Strip the pictures and reproduce the rest of the listing exactly.

── Data for this task ──

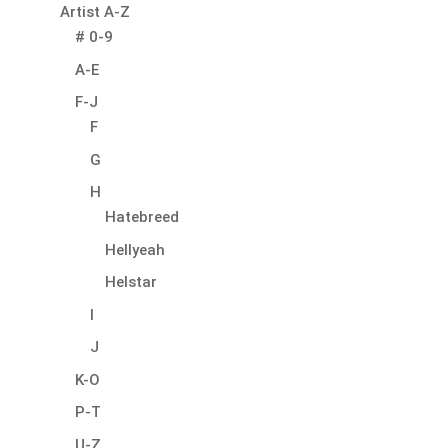
Artist A-Z
# 0-9
A-E
F-J
F
G
H
Hatebreed
Hellyeah
Helstar
I
J
K-O
P-T
U-Z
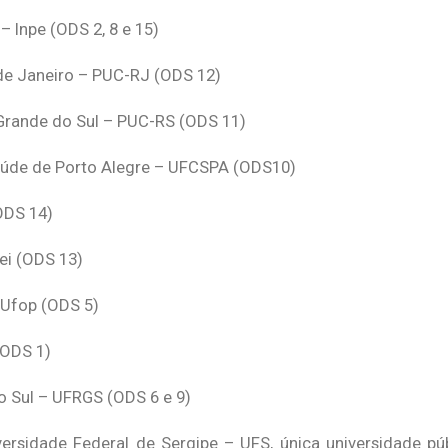
– Inpe (ODS 2, 8 e 15)
o de Janeiro – PUC-RJ (ODS 12)
o Grande do Sul – PUC-RS (ODS 11)
Saúde de Porto Alegre – UFCSPA (ODS10)
ODS 14)
fei (ODS 13)
 Ufop (ODS 5)
(ODS 1)
o Sul – UFRGS (ODS 6 e 9)
sidade Federal de Sergipe – UFS, única universidade púb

───

● Result for this exercise
Artist A-Z
# 0-9
A-E
F-J
F
G
H
Hatebreed
Hellyeah
Helstar
I
J
K-O
P-T
U-Z
– Inpe (ODS 2, 8 e 15)
o de Janeiro – PUC-RJ (ODS 12)
o Grande do Sul – PUC-RS (ODS 11)
Saúde de Porto Alegre – UFCSPA (ODS10)
ODS 14)
fei (ODS 13)
 Ufop (ODS 5)
(ODS 1)
o Sul – UFRGS (ODS 6 e 9)
sidade Federal de Sergipe – UFS, única universidade púb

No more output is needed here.